Cornastone Telecommunications (Pty) Ltd

2016 winner of the MTN Award for Excellence in the Management of Innovation
Category for medium enterprises

‘Fail-fast’ philosophy fuels innovation at Cornastone

Nothing succeeds like failure: the faster you embrace and process your failures, the more likely it is that success will follow. Just watch any child getting to grips with life.

“Kids start to learn by failing. In business, you have to anticipate and plan for potential failure. Except we don’t see it as failure, we see it as learning. When we fail, we learn how not to do it the next time,” says Ansu Sooful, managing director of Cornastone Telecommunications.

The notion of failing fast is not just an unusual business philosophy; it’s a real and practical way of seeking innovation and this is why a “fail-fast” culture is deeply embedded in the way Cornastone works.

“We have a formalised innovation process, driven by our Thinktank, with multiple gates to pass through,” says Sooful.
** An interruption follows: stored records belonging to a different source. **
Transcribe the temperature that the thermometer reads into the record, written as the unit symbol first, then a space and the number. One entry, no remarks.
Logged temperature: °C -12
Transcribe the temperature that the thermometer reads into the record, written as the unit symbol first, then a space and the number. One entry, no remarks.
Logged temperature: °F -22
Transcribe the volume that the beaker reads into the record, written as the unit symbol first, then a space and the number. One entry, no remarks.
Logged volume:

Innovations go through gates

Thinktank is a monthly gathering where Cornastone’s senior managers and specialists consider new ideas and review existing innovation projects.

“You get a five-minute slot to present your idea. If we like it, we give you resources and a budget, and three months for a proof of concept,” Sooful says. “Three months - that’s the first innovation gate.”
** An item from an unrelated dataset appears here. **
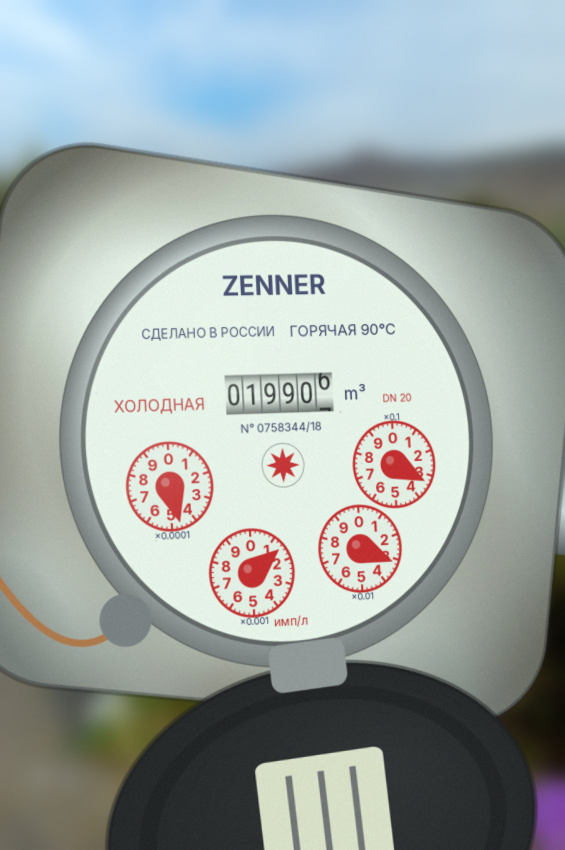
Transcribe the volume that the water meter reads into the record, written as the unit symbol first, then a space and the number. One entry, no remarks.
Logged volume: m³ 19906.3314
If no real progress has been made after three months, the company pulls the plug on the project. “If nothing has happened in three months, nothing is going to happen,” he says simply.

But if the first three months have produced real results, the idea receives the green light again. “You get more budget and another three months - that’s the second gate.”

And so it goes, passing three-month gate after three-month gate for a year. Ideas that are still standing after the first year and have reached or exceeded all the defined milestones then receive backing from Cornastone. “That means big budget and a drive to commercialise,” Sooful says.

But it doesn’t mean the earnings will come flowing in thick and fast - not yet, anyway.

Innovate now, profit later

“With our innovations, the drive is to be making money in a three-year timeframe. The first two years are spent on full-blown development and in year three, the focus shifts to marketing and sales,” says Sooful.

The innovation that particularly impressed the TT100 adjudicators - Cornastone’s Data Discovery solution - actually took longer than three years to come to fruition. “Data Discovery was in development for the last five years and is only growing and generating revenue now.”

Data Discovery is a Big Data platform that is able to ingest large volumes of data in any format - video, text, images, audio, business data and social media. The platform provides real-time analytics to deliver comprehensive business insight.

The point to remember about innovation, Sooful says, is this: “Most innovations only start generating returns in three to five years and you therefore always need to have several initiatives on the go. I believe that in business we have to assume our current revenue stream will not exist in the next three years. That’s why we’re always on the lookout for the next innovation. We never stop.”